◆ TRY IT: Please keep to the lines below from the one with "X162145000Y-160020000D03*" through the one with "X177335180Y-137160000D03*", and restate them word for word, ends included.

◆ SUPPLIED INFORMATION:
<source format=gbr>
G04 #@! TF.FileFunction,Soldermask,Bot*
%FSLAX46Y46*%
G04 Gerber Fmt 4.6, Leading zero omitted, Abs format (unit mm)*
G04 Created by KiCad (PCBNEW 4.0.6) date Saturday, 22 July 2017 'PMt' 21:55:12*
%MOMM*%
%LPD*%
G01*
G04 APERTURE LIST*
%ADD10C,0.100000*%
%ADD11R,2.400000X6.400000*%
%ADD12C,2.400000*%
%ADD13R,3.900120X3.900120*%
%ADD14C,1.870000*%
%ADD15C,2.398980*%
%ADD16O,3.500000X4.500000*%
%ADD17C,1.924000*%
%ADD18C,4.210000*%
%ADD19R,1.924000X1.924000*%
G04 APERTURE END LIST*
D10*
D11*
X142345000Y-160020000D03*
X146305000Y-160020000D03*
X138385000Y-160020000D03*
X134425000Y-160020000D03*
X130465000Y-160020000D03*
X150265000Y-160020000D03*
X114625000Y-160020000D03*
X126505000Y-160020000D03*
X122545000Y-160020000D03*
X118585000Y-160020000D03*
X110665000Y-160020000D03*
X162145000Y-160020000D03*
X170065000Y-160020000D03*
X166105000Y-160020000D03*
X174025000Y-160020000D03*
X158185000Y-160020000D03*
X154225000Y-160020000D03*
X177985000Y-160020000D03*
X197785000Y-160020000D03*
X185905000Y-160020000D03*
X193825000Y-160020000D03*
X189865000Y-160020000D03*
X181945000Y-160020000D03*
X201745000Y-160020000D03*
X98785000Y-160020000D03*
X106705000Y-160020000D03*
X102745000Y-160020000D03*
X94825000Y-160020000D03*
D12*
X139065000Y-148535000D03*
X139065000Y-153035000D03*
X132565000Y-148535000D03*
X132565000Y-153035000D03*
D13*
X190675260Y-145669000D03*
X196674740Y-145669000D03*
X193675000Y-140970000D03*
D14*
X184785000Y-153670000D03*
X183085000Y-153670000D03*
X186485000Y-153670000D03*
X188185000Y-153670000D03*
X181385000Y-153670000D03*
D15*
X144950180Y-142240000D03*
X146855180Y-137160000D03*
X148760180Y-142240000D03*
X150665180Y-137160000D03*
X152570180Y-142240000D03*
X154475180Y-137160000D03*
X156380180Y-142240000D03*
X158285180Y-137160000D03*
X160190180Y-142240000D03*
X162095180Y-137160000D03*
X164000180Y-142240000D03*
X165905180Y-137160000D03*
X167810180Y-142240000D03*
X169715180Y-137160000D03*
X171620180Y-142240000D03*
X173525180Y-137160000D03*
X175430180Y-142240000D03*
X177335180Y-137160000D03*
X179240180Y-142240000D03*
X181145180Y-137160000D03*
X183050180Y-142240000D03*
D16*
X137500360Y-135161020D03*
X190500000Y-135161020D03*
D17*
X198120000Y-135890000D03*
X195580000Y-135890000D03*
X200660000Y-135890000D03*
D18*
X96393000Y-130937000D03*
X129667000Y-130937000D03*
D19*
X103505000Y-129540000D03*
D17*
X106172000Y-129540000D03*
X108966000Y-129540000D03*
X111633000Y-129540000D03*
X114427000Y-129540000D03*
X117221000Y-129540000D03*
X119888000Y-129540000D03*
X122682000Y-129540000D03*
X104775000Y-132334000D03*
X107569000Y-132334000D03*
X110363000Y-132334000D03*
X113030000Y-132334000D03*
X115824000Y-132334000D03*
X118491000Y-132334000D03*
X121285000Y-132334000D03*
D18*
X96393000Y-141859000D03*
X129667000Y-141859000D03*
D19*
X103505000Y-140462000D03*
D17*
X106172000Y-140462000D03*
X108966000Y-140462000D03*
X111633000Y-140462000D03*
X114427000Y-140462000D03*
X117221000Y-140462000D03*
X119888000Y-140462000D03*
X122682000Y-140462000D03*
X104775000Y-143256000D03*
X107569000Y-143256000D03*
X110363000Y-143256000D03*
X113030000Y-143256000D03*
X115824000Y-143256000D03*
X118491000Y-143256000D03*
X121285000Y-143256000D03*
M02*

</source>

...

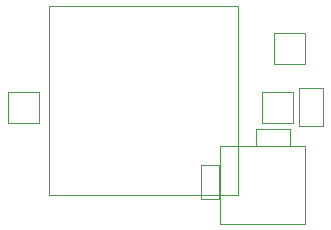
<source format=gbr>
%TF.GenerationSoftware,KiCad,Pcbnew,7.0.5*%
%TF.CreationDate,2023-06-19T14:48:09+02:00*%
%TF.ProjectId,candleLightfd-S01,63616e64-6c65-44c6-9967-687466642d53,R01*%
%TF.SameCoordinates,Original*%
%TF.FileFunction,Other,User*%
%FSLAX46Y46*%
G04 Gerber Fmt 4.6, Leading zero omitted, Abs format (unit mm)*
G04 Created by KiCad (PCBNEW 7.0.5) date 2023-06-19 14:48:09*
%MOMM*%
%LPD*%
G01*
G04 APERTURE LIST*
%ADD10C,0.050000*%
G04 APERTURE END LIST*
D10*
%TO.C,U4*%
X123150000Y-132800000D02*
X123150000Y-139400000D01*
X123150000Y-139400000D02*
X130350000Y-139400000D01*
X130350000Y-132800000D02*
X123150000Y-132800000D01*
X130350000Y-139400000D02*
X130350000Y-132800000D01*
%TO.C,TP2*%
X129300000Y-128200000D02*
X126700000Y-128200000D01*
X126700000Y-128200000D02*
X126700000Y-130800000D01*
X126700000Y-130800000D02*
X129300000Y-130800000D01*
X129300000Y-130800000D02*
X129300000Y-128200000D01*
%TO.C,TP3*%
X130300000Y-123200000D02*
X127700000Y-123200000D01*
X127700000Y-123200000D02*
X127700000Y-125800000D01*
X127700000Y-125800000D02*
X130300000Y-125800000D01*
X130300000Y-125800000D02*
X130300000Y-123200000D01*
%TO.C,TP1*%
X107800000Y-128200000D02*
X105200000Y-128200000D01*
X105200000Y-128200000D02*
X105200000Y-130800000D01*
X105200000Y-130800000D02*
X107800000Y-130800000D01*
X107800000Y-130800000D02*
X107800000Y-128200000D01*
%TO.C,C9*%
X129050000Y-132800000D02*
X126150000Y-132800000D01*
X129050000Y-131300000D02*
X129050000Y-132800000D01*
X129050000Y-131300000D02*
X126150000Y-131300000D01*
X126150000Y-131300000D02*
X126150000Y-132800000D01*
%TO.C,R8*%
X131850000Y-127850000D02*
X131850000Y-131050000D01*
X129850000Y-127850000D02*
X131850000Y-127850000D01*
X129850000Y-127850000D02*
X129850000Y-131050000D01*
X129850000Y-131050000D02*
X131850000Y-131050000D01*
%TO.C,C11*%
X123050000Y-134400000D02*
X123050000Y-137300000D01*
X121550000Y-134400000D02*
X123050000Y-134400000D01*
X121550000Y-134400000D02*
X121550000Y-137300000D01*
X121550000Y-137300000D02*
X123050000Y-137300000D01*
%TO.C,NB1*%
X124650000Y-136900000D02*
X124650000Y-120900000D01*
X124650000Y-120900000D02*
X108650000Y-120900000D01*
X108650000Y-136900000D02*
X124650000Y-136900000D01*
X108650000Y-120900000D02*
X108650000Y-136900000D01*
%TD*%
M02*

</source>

◆ THE COMPLETED TASK:
X162145000Y-160020000D03*
X170065000Y-160020000D03*
X166105000Y-160020000D03*
X174025000Y-160020000D03*
X158185000Y-160020000D03*
X154225000Y-160020000D03*
X177985000Y-160020000D03*
X197785000Y-160020000D03*
X185905000Y-160020000D03*
X193825000Y-160020000D03*
X189865000Y-160020000D03*
X181945000Y-160020000D03*
X201745000Y-160020000D03*
X98785000Y-160020000D03*
X106705000Y-160020000D03*
X102745000Y-160020000D03*
X94825000Y-160020000D03*
D12*
X139065000Y-148535000D03*
X139065000Y-153035000D03*
X132565000Y-148535000D03*
X132565000Y-153035000D03*
D13*
X190675260Y-145669000D03*
X196674740Y-145669000D03*
X193675000Y-140970000D03*
D14*
X184785000Y-153670000D03*
X183085000Y-153670000D03*
X186485000Y-153670000D03*
X188185000Y-153670000D03*
X181385000Y-153670000D03*
D15*
X144950180Y-142240000D03*
X146855180Y-137160000D03*
X148760180Y-142240000D03*
X150665180Y-137160000D03*
X152570180Y-142240000D03*
X154475180Y-137160000D03*
X156380180Y-142240000D03*
X158285180Y-137160000D03*
X160190180Y-142240000D03*
X162095180Y-137160000D03*
X164000180Y-142240000D03*
X165905180Y-137160000D03*
X167810180Y-142240000D03*
X169715180Y-137160000D03*
X171620180Y-142240000D03*
X173525180Y-137160000D03*
X175430180Y-142240000D03*
X177335180Y-137160000D03*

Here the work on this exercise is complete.